─── Input material ───
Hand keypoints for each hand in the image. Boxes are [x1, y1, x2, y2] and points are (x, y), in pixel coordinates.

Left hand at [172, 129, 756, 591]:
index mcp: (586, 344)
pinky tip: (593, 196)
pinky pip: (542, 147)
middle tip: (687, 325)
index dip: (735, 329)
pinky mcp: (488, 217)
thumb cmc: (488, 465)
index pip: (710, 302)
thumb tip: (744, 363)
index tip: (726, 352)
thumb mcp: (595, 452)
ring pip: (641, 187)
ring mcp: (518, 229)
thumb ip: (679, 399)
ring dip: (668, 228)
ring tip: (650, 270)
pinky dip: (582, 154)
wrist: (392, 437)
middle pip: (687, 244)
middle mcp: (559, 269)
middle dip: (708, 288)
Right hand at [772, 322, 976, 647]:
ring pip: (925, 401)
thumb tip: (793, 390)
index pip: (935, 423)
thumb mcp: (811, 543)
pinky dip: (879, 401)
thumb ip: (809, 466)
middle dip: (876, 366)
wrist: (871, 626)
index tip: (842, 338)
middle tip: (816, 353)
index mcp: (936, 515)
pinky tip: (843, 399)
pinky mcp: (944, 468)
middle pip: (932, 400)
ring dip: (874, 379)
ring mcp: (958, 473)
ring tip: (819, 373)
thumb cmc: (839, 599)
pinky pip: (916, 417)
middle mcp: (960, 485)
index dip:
───
(Brief):
Reproduce the listing in full. Change nothing.

(Answer to the exercise):
Hand keypoints for each hand in the image. Boxes are [x1, y1, x2, y2] and points are (x, y), in pixel coordinates.

Left hand at [172, 129, 756, 591]:
index mcp: (586, 344)
pinky tip: (593, 196)
pinky pip: (542, 147)
middle tip: (687, 325)
index dip: (735, 329)
pinky mcp: (488, 217)
thumb cmc: (488, 465)
index pip: (710, 302)
thumb tip: (744, 363)
index tip: (726, 352)
thumb mcp: (595, 452)
ring pip: (641, 187)
ring mcp: (518, 229)
thumb ip: (679, 399)
ring dip: (668, 228)
ring tip: (650, 270)
pinky dip: (582, 154)
wrist: (392, 437)
middle pip: (687, 244)
middle mcp: (559, 269)
middle dip: (708, 288)
Right hand at [772, 322, 976, 647]:
ring pip: (925, 401)
thumb tip: (793, 390)
index pip: (935, 423)
thumb mcp: (811, 543)
pinky dip: (879, 401)
thumb ip: (809, 466)
middle dip: (876, 366)
wrist: (871, 626)
index tip: (842, 338)
middle tip: (816, 353)
index mcp: (936, 515)
pinky tip: (843, 399)
pinky mcp: (944, 468)
middle pip: (932, 400)
ring dip: (874, 379)
ring mcp: (958, 473)
ring tip: (819, 373)
thumb cmc: (839, 599)
pinky pip: (916, 417)
middle mcp: (960, 485)
index dip:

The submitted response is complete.